For the first time in its 56-year history, the ASCO Annual Scientific Meeting was held entirely virtually due to the global outbreak of the COVID-19 that swept the world. Despite the odds, the 3-day scientific program was broadcasted to a record-breaking audience of more than 42,700 attendees from 130 countries. Moreover, the content of the conference has been viewed more than 2.5 million times as of June 4, 2020. During the conference sessions, attendees were able to view 5300 abstracts and more than a hundred on-demand and broadcast sessions and over 2300 poster and oral presentations throughout the weekend. “Although the pandemic prevented us from gathering in Chicago, it didn’t stop us from fulfilling our mission of sharing knowledge to accelerate progress for millions of people worldwide living with cancer” said Howard A. Burris III, MD, FACP, FASCO, the president of ASCO. This is clearly evident in the way attendees networked with their peers via chat and one-on-one video calls and social media. “#ASCO20”, the official meeting hashtag, was used in more than 45,000 tweets from more than 8,800 Twitter users and this meeting generated more than three-quarters of a billion engagements including likes, shares, and comments on social media. This year’s scientific sessions highlighted a remarkable progress and the tremendous efforts underway to capitalize the full potential of immunotherapy and targeted therapy, find the best treatment settings and combinations and match them to the right patients. In a way, this ASCO20 meeting was groundbreaking as it overcame the pandemic barrier and brought together a record-breaking number of clinicians from across the globe to fulfill the mission of sharing knowledge to accelerate progress against cancer.

It is exciting to see the promising results from KEYNOTE-426, KEYNOTE-146, COSMIC-313 and PDIGREE that highlighted optimal strategies for combining and sequencing treatment modalities of targeted and immunotherapies. The initial results of the open-label phase 2 study of MK-6482 that targets hypoxia inducible factor signaling has opened up an avenue of a new class of therapy for treatment of VHL-associated ccRCC. Some other hot topics especially new approaches exploiting PARP inhibitors, glutaminase inhibitors, newer personalized medicine around immunotherapies, and new tyrosine kinase inhibitor strategies were also presented in ASCO20 plenary sessions.

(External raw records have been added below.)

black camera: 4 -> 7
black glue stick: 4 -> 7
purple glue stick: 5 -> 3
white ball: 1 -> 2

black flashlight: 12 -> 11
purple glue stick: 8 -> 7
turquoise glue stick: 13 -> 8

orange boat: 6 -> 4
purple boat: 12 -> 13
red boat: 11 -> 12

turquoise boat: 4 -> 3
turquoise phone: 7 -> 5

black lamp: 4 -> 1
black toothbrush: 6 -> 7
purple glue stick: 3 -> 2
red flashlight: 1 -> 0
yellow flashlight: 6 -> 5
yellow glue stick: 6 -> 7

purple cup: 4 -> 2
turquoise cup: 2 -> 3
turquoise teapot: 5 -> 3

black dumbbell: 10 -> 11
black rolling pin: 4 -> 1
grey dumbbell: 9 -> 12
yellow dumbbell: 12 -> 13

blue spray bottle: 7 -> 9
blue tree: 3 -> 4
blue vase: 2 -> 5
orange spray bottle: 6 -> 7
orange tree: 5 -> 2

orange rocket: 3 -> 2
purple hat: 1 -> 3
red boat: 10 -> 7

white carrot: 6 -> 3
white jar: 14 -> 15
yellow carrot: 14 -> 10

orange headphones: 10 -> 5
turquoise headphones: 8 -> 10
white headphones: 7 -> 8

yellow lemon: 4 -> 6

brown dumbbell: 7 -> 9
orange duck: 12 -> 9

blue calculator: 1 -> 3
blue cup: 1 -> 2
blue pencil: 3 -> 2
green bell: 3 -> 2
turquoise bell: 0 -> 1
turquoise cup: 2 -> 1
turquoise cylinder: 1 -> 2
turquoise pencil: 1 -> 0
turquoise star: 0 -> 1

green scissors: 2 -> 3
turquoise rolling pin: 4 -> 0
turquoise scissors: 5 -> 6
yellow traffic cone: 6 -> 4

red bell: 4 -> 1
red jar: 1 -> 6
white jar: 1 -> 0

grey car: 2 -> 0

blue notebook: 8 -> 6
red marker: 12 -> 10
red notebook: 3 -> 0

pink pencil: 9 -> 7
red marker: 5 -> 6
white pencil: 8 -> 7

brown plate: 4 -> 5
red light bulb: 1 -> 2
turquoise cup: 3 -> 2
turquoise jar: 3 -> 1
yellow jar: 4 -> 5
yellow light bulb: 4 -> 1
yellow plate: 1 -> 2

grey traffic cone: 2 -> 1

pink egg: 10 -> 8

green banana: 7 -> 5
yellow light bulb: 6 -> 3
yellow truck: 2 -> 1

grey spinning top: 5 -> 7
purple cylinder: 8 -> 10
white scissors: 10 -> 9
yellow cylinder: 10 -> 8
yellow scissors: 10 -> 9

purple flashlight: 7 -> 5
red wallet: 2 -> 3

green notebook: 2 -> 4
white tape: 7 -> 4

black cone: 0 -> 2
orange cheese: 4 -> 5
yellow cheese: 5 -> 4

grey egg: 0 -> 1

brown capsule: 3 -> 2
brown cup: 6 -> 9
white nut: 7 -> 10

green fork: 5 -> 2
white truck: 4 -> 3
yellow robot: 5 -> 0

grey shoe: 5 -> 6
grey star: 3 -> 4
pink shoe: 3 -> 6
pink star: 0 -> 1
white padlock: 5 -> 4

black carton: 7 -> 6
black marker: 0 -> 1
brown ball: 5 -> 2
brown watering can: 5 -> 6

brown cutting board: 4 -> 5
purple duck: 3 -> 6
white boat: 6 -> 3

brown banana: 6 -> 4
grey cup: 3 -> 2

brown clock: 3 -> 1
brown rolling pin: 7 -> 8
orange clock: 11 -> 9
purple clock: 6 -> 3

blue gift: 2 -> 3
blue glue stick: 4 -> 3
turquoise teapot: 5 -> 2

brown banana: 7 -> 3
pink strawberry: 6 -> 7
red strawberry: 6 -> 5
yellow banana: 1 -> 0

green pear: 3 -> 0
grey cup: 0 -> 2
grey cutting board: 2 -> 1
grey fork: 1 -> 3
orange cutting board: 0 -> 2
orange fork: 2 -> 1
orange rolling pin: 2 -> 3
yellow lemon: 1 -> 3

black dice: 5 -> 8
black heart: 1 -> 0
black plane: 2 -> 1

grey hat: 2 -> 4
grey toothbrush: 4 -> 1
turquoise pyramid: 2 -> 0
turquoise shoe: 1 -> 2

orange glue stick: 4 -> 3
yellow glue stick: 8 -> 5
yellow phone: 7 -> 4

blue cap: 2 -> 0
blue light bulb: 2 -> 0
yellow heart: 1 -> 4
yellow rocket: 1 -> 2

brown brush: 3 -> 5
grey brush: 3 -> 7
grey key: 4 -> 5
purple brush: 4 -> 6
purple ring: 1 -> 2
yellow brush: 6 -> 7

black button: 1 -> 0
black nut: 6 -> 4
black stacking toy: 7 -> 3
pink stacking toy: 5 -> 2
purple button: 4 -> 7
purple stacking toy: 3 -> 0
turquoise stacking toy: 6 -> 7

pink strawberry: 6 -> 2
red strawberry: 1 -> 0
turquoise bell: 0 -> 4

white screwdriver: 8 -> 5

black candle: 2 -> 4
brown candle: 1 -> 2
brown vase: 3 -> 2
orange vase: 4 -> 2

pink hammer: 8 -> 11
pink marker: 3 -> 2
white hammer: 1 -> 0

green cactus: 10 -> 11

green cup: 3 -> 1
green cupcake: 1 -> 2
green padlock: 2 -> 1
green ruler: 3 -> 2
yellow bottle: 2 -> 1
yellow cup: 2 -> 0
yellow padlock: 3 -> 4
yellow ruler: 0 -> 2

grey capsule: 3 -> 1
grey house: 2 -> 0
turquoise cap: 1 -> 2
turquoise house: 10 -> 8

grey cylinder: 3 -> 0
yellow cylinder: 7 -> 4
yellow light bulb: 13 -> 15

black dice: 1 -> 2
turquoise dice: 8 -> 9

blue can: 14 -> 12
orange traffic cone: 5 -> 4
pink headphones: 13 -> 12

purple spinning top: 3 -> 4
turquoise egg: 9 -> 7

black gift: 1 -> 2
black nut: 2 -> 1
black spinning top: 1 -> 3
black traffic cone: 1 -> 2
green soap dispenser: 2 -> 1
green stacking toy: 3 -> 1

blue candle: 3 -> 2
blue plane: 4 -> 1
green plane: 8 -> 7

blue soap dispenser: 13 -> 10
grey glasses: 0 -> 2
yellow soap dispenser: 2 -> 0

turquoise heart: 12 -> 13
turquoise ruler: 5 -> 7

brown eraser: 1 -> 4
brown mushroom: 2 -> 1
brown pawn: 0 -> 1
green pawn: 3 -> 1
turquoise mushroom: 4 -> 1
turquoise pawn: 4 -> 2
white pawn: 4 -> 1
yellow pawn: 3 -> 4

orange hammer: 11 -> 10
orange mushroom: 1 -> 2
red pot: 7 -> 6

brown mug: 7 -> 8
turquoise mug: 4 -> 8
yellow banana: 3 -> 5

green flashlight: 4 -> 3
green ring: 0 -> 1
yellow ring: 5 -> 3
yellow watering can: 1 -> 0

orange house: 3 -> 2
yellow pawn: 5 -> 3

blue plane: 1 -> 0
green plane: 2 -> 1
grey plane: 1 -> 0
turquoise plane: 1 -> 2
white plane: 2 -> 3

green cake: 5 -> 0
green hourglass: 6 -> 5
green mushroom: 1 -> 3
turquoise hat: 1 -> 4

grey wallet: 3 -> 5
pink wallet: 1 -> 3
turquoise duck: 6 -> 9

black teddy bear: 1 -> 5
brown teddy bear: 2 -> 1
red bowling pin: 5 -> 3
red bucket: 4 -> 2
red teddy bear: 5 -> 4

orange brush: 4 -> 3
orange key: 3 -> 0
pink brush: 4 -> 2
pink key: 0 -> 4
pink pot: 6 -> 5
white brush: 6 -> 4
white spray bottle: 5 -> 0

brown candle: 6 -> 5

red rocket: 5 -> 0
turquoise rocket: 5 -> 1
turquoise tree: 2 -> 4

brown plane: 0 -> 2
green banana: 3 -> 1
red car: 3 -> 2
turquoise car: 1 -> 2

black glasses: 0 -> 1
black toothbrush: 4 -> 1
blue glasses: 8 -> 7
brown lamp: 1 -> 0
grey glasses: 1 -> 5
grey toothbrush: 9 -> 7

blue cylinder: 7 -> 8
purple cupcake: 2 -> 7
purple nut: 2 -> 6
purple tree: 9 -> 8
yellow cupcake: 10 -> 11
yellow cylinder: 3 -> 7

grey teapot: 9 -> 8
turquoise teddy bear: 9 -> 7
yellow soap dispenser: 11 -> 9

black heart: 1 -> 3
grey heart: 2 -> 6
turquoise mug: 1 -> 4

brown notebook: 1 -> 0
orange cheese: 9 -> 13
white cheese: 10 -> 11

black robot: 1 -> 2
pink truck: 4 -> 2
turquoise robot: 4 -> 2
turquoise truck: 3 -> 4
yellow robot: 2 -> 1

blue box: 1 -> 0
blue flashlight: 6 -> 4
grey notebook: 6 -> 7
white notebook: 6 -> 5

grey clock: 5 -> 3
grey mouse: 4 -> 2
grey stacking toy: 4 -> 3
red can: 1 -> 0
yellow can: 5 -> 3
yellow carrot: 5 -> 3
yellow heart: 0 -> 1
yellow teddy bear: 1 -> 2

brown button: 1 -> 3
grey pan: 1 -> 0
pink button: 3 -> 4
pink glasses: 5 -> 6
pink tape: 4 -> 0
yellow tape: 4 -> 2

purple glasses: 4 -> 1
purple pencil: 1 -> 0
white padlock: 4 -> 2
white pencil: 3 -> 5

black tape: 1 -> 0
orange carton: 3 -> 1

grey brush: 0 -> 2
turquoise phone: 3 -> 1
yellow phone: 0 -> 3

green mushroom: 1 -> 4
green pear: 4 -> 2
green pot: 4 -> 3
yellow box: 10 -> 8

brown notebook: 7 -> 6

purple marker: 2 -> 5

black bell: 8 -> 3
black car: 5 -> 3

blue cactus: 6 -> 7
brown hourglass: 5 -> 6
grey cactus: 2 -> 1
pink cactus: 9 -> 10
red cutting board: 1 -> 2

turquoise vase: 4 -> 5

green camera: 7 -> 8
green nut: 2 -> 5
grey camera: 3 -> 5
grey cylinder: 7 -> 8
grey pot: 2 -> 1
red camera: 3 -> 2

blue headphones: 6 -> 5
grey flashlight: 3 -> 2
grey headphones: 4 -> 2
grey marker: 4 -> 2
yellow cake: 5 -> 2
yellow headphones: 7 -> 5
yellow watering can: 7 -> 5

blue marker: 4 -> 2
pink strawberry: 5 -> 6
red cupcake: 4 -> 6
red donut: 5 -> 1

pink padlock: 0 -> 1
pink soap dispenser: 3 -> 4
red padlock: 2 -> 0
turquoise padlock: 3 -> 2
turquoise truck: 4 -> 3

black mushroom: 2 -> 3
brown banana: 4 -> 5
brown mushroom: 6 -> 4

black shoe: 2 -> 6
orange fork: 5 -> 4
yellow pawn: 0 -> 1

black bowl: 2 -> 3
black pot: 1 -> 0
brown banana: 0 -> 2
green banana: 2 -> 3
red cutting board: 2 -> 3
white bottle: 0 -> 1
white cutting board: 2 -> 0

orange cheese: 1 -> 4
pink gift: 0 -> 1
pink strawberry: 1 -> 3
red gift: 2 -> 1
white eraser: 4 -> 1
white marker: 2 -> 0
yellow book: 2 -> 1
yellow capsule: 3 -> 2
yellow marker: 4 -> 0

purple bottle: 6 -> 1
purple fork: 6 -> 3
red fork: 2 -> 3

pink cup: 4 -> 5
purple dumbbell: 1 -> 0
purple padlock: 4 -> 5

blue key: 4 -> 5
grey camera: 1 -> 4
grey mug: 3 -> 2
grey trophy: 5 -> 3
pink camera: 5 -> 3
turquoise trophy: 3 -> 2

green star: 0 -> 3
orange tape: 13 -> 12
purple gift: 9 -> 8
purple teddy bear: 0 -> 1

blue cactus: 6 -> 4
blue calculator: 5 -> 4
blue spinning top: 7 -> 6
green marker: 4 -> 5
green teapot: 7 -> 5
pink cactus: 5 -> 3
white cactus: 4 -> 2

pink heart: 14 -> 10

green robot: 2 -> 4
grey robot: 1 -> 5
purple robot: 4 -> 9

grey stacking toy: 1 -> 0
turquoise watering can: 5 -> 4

Despite revolutionary approaches in the RCC treatment, it is apparent that intra-tumoral heterogeneity poses a significant problem for cancer management. Precision oncology approaches harnessing knowledge of heterogeneous tumor is crucial to tailor those therapies to ultimately target and improve prognosis and outcomes for patients. The article in this issue by Payal Kapur and James Brugarolas et al present an intriguing molecular genetic and morphologic evolutionary model especially focusing on prototypical model of tumor heterogeneity in renal cell carcinoma. This systematic and comprehensive ontology that captures the breath of ccRCC morphologies has profound implications both for understanding the biology of tumor progression, and for the ability to stratify patients in the clinic. Undoubtedly, this knowledge sets a paradigm for de-convoluting phenotypic complexity and establishes a comprehensive morphologic ontology of ccRCC. The other article by Ritesh Kotecha dicusses the mechanistic insights into the potential mechanisms underlying the counter-intuitive phenomenon known as obesity paradox in clear cell renal cell carcinoma. Emerging trends discussed in this article highlight that differences in the tumour microenvironment could hold the key to apparent survival advantage of obese patients with clear cell RCC versus patients at a normal weight and also emphasize such studies merit careful consideration for designing clinical trials in the future. In the Letter to the Editor column, Nirmish Singla and Shyamli Singla illustrate that the deep machine learning may be harnessed to inform clinical prognosis and therapeutic responsiveness using clear cell renal cell carcinoma as a prototype and also envision that such artificial intelligence approach may effectively shape the future of precision oncology.